- _What the task asks_
Skip the pictures. Output only the lines below starting at the line with "Judicial Note" and ending at the line with "The TKFN was", both ends included, exactly as they are.

- _Record set_
+ + + + +

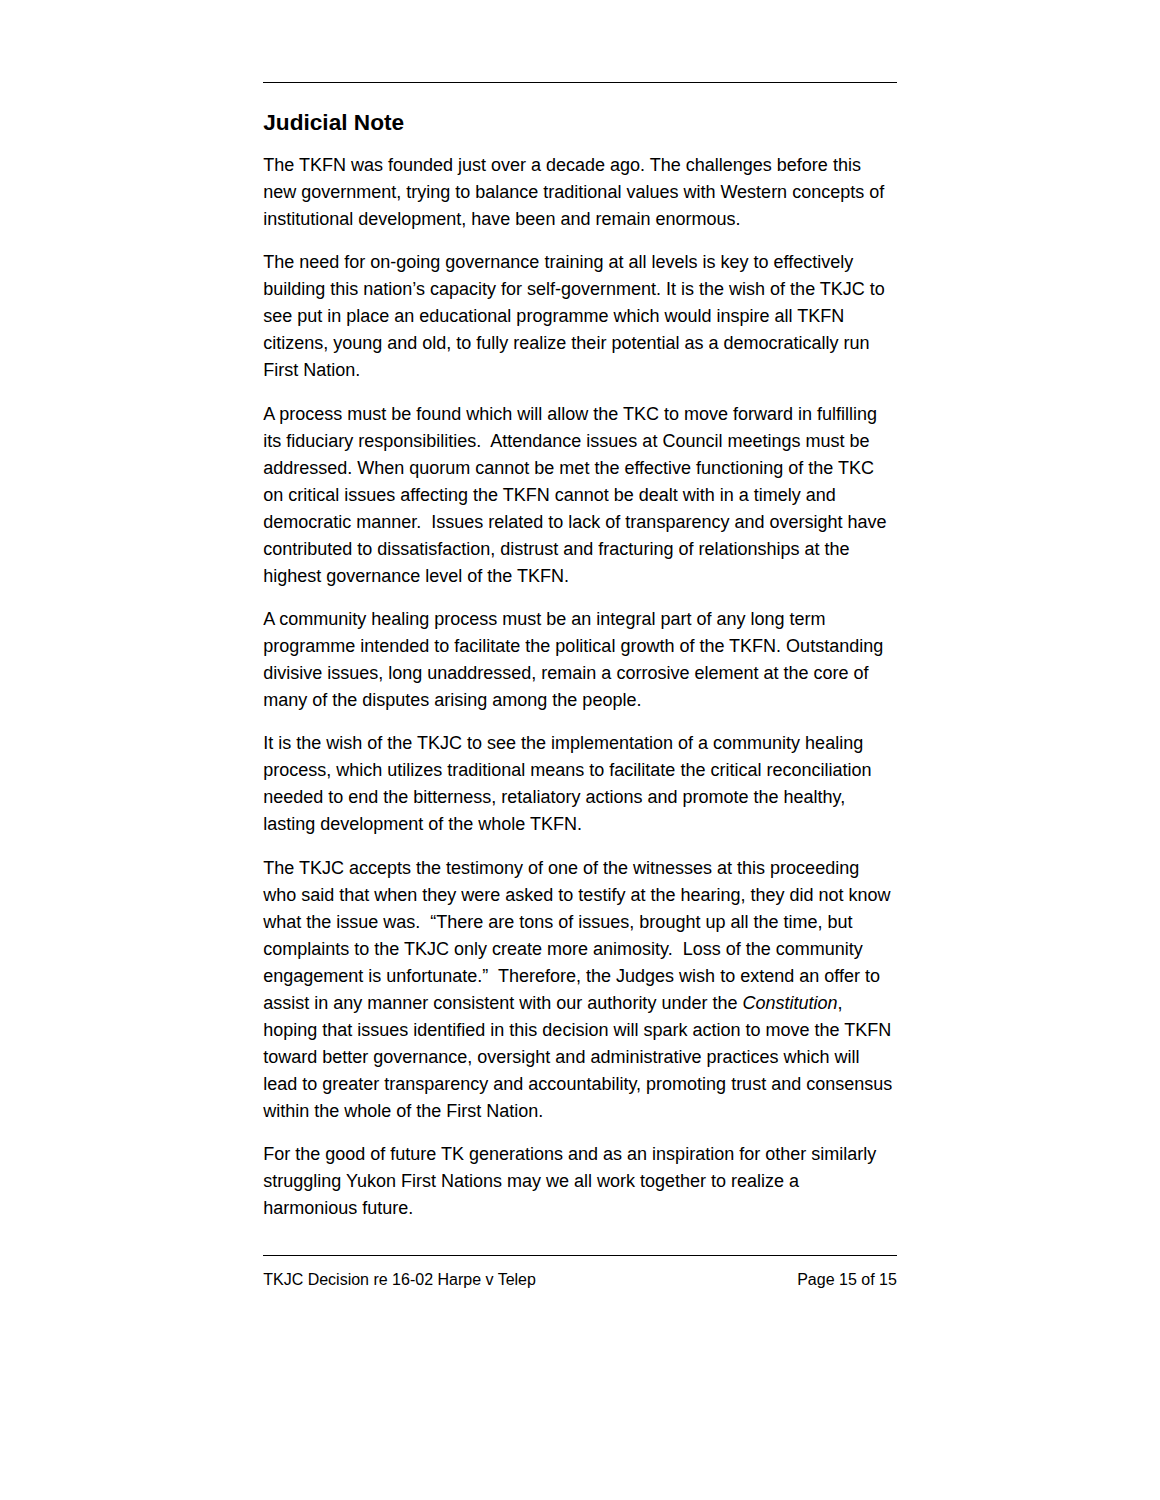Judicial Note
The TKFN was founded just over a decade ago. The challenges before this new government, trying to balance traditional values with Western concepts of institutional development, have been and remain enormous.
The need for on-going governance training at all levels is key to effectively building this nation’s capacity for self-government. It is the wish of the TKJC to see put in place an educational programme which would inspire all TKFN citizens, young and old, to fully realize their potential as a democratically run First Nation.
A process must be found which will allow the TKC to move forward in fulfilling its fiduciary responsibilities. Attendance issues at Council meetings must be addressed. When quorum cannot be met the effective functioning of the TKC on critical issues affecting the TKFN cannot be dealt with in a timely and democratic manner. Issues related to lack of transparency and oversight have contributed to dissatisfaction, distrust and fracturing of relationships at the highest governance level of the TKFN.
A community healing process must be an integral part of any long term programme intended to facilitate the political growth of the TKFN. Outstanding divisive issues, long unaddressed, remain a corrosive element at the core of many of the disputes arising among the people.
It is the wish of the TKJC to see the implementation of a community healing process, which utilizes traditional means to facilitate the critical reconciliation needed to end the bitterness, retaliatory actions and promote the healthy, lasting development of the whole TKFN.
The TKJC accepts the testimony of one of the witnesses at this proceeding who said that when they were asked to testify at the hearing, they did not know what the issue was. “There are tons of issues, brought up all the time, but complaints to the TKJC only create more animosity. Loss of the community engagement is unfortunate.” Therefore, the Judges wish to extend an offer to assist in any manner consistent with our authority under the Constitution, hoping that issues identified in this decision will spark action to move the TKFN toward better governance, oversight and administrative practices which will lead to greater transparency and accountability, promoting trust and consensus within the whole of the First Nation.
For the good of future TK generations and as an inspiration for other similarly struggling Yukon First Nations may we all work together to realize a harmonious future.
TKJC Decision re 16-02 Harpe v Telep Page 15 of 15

+ + + + +

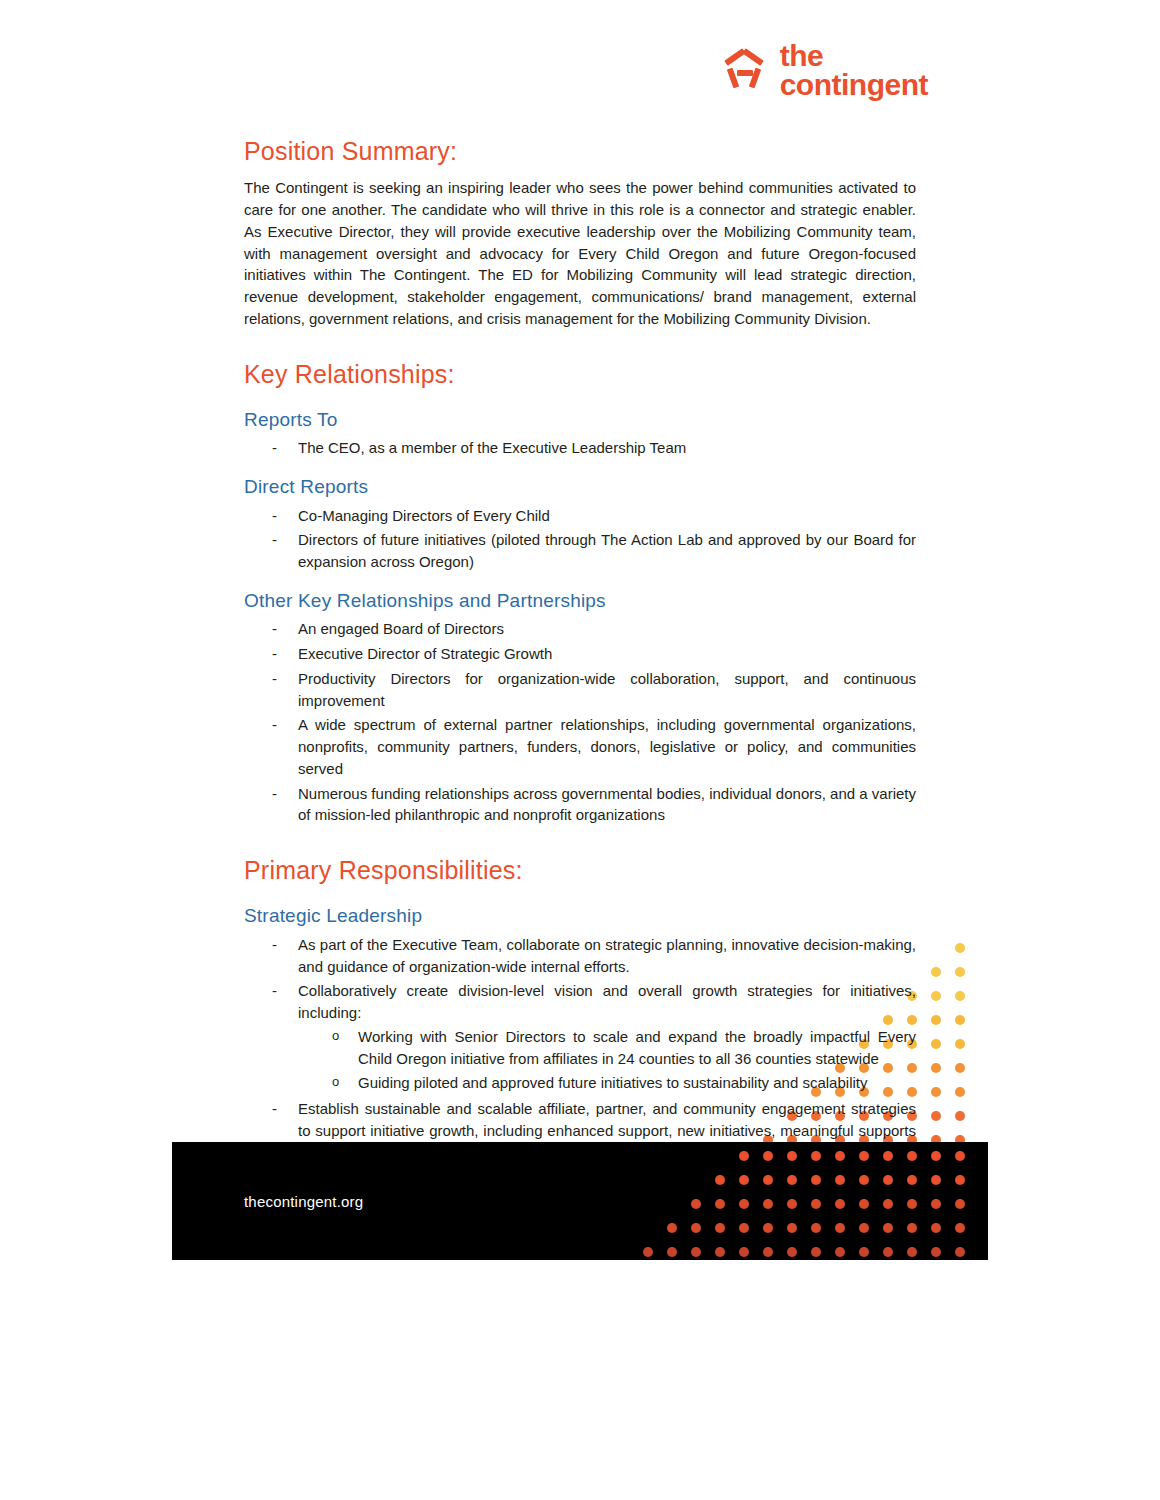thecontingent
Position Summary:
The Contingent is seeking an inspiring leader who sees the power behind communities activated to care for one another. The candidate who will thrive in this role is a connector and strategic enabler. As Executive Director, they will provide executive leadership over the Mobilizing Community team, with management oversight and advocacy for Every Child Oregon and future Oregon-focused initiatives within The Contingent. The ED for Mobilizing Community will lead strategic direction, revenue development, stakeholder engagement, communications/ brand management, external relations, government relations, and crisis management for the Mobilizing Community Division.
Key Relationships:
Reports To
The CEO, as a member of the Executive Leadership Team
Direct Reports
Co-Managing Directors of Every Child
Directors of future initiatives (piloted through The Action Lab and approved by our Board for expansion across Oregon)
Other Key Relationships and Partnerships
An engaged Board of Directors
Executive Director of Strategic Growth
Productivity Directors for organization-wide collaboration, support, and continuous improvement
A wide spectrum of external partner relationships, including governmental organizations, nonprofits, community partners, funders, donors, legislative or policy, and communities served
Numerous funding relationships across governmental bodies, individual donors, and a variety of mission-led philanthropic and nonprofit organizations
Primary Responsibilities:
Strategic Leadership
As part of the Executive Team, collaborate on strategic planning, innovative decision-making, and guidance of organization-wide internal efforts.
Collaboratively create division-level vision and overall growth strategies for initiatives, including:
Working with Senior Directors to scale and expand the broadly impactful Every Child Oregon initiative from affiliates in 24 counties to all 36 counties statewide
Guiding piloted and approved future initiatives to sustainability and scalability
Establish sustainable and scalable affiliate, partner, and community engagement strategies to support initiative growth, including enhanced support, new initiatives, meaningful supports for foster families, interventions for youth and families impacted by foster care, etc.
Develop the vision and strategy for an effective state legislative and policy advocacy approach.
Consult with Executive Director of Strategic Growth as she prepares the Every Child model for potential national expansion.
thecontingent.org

+ + + + +

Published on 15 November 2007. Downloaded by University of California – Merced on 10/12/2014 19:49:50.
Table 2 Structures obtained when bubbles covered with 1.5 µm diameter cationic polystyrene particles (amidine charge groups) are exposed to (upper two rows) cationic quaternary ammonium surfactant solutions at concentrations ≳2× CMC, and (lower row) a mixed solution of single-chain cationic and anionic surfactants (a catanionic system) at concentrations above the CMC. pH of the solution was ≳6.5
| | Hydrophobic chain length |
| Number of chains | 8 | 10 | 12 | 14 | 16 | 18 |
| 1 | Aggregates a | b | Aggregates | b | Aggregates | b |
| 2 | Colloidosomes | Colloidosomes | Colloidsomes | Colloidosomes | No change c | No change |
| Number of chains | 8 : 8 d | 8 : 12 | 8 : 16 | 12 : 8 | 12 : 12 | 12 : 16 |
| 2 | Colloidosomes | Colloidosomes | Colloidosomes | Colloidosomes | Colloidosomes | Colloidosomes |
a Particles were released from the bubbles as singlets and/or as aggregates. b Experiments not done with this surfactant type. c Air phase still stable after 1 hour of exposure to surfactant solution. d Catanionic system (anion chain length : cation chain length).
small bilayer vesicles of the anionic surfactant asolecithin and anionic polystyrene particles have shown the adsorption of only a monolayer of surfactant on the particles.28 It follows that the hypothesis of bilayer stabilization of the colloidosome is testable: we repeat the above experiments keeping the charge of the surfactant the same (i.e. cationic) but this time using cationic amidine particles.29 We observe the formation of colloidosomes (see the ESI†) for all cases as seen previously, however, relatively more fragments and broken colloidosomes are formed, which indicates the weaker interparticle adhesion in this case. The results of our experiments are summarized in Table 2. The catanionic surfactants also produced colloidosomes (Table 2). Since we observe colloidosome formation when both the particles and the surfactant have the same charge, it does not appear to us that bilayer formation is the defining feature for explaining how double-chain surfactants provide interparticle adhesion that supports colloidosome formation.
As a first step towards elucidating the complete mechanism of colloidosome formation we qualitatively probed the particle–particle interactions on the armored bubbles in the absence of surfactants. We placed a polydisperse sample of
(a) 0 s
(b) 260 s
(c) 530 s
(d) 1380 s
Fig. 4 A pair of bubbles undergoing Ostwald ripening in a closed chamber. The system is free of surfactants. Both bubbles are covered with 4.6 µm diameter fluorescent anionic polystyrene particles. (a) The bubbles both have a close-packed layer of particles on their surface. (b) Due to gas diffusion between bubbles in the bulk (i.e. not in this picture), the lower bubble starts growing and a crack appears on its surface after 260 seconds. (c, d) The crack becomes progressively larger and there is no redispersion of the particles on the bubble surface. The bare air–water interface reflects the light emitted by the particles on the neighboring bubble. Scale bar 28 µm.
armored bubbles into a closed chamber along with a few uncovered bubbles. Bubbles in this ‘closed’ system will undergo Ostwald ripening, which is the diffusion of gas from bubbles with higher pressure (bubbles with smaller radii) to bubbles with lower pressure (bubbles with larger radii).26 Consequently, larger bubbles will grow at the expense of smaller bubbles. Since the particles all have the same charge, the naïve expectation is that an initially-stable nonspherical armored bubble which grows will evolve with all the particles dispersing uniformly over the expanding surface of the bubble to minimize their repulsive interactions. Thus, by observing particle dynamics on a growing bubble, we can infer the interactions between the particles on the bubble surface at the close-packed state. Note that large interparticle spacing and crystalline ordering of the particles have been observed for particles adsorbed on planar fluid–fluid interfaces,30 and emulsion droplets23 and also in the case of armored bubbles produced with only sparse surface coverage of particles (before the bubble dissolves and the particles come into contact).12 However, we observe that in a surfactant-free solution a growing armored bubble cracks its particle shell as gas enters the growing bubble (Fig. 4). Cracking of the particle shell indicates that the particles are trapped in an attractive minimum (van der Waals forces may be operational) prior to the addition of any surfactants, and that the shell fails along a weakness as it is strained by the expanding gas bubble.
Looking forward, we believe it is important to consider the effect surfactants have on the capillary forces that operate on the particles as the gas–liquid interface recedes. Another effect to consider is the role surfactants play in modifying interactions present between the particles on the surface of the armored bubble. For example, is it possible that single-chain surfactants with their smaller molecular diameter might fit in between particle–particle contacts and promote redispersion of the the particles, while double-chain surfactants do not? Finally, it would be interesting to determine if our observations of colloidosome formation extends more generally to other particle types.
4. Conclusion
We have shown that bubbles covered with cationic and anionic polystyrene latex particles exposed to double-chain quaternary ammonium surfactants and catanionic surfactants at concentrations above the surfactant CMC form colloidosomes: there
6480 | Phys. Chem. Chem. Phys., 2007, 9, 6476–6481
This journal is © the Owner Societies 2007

+ + + + +

- _Solution_
Judicial Note
The TKFN was founded just over a decade ago. The challenges before this new government, trying to balance traditional values with Western concepts of institutional development, have been and remain enormous.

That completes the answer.